Work to complete » Copy the material below word for word, starting at its first line and ending at the line that contains "Trucks & Trailers To/From Gift", with both of those lines included.

##### Record excerpts

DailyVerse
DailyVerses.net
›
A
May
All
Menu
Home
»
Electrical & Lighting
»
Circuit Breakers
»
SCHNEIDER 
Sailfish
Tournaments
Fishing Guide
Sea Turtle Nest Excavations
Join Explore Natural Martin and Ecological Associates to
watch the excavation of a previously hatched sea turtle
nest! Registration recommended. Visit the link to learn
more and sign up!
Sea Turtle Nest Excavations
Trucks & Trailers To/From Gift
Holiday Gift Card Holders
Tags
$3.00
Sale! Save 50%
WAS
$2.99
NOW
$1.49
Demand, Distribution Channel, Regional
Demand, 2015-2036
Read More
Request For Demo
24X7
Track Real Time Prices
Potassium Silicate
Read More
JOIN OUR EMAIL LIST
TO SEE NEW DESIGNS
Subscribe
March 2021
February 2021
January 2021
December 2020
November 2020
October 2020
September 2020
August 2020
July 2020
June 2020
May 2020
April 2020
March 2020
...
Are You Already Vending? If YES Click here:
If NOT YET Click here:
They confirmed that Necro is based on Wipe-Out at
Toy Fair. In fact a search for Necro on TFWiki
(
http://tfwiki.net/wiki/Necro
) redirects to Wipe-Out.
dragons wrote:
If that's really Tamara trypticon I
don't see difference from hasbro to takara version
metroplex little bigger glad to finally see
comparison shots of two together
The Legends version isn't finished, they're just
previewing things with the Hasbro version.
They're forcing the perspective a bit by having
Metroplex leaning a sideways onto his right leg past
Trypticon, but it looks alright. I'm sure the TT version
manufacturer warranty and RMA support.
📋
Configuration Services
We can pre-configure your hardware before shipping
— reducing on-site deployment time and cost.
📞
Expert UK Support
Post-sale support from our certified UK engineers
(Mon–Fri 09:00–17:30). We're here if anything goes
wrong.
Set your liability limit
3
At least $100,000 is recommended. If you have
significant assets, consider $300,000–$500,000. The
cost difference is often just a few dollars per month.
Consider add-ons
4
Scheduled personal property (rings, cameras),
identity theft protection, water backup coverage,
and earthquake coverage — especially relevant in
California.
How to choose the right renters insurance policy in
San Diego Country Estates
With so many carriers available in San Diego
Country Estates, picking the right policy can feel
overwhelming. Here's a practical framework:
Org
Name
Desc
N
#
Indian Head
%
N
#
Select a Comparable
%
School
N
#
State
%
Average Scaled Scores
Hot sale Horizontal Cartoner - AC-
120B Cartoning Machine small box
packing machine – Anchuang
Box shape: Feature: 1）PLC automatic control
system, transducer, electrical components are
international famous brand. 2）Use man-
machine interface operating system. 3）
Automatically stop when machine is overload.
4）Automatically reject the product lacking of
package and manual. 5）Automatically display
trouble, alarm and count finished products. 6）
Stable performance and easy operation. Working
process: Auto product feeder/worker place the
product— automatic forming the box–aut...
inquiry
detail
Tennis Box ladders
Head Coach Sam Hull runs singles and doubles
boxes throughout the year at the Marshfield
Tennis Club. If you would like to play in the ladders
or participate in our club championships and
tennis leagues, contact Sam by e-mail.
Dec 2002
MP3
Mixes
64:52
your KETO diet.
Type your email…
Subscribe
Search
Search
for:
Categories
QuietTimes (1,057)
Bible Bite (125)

##########

Solved exercise »
DailyVerse
DailyVerses.net
›
A
May
All
Menu
Home
»
Electrical & Lighting
»
Circuit Breakers
»
SCHNEIDER 
Sailfish
Tournaments
Fishing Guide
Sea Turtle Nest Excavations
Join Explore Natural Martin and Ecological Associates to
watch the excavation of a previously hatched sea turtle
nest! Registration recommended. Visit the link to learn
more and sign up!
Sea Turtle Nest Excavations
Trucks & Trailers To/From Gift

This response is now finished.